The hooded tanager inhabits a variety of wooded landscapes including gallery, secondary, and mangrove forests and along rivers in extensive forest. In the Amazon Basin it is found mostly in gallery forest, along forest edges, in lighter woodlands, and in plantations. In elevation it occurs below 500 m in Colombia and below 600 m in Venezuela and Brazil.

==Behavior==
===Movement===

The hooded tanager is a year-round resident.

===Feeding===

The hooded tanager feeds primarily on insects, occasionally eats fruit, and might also eat nectar. It forages in pairs or family groups and occasionally joins mixed-species feeding flocks. It forages mostly high in trees but sometimes in lower shrubs. It takes most prey by gleaning from leaves and bark and takes some from spider webs with a brief hover.

===Breeding===

The hooded tanager's breeding season has not been defined but includes March to July in Colombia and August to December in Suriname. Both sexes build the nest, an open cup made from plant fibers and attached to a high branch with spider web. The clutch is two eggs that are bluish with brown or gray spots. The female alone incubates.
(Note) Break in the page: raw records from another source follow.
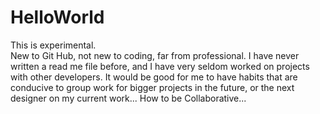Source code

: # HelloWorld
This is experimental.  
New to Git Hub, not new to coding, far from professional.
I have never written a read me file before, and I have very seldom worked on projects with other developers.
It would be good for me to have habits that are conducive to group work for bigger projects in the future, or the next designer on my current work... How to be Collaborative...
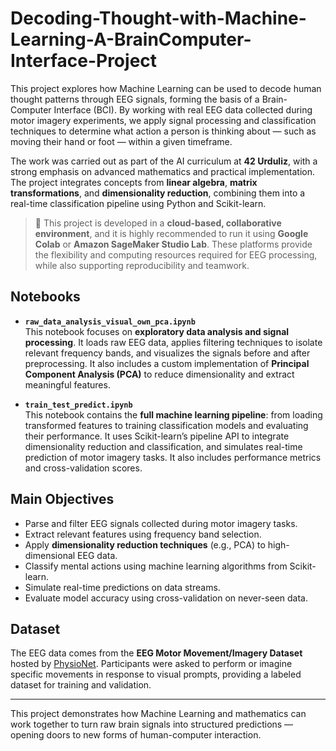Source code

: # Decoding-Thought-with-Machine-Learning-A-BrainComputer-Interface-Project

This project explores how Machine Learning can be used to decode human thought patterns through EEG signals, forming the basis of a Brain-Computer Interface (BCI). By working with real EEG data collected during motor imagery experiments, we apply signal processing and classification techniques to determine what action a person is thinking about — such as moving their hand or foot — within a given timeframe.

The work was carried out as part of the AI curriculum at **42 Urduliz**, with a strong emphasis on advanced mathematics and practical implementation. The project integrates concepts from **linear algebra**, **matrix transformations**, and **dimensionality reduction**, combining them into a real-time classification pipeline using Python and Scikit-learn.

> 🧠 This project is developed in a **cloud-based, collaborative environment**, and it is highly recommended to run it using **Google Colab** or **Amazon SageMaker Studio Lab**. These platforms provide the flexibility and computing resources required for EEG processing, while also supporting reproducibility and teamwork.

## Notebooks

- **`raw_data_analysis_visual_own_pca.ipynb`**  
  This notebook focuses on **exploratory data analysis and signal processing**. It loads raw EEG data, applies filtering techniques to isolate relevant frequency bands, and visualizes the signals before and after preprocessing. It also includes a custom implementation of **Principal Component Analysis (PCA)** to reduce dimensionality and extract meaningful features.

- **`train_test_predict.ipynb`**  
  This notebook contains the **full machine learning pipeline**: from loading transformed features to training classification models and evaluating their performance. It uses Scikit-learn’s pipeline API to integrate dimensionality reduction and classification, and simulates real-time prediction of motor imagery tasks. It also includes performance metrics and cross-validation scores.

## Main Objectives

- Parse and filter EEG signals collected during motor imagery tasks.
- Extract relevant features using frequency band selection.
- Apply **dimensionality reduction techniques** (e.g., PCA) to high-dimensional EEG data.
- Classify mental actions using machine learning algorithms from Scikit-learn.
- Simulate real-time predictions on data streams.
- Evaluate model accuracy using cross-validation on never-seen data.

## Dataset

The EEG data comes from the **EEG Motor Movement/Imagery Dataset** hosted by [PhysioNet](https://physionet.org/content/eegmmidb/1.0.0/). Participants were asked to perform or imagine specific movements in response to visual prompts, providing a labeled dataset for training and validation.

---

This project demonstrates how Machine Learning and mathematics can work together to turn raw brain signals into structured predictions — opening doors to new forms of human-computer interaction.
The incubation period, time to fledging, and details of parental care are not known.

===Vocalization===

The hooded tanager's dawn song in Brazil is a "short, very high, thin, rapidly descending ti-ti-ti-si-sui-sui-seeh" and call an "extremely high, thin tsi". In Venezuela its dawn song is "a high, insistent tsip-tsip ti-CHEW ti-CHEW or varient". It also makes "high-pitched, lisped tic and sip notes" and "when excited tic, tic-tttttttttttttttt and other chips and trills".

==Status==

The IUCN has assessed the hooded tanager as being of Least Concern. It has an extremely large range; its population size is not known but is believed to be stable. No immediate threats have been identified. It is considered common in northeastern Colombia and locally common in the far southeast. In Venezuela it "seems nowhere very numerous". It is "frequent to uncommon" in Brazil, "fairly common" in northern Peru, and "much rarer and more local" in southeastern Peru.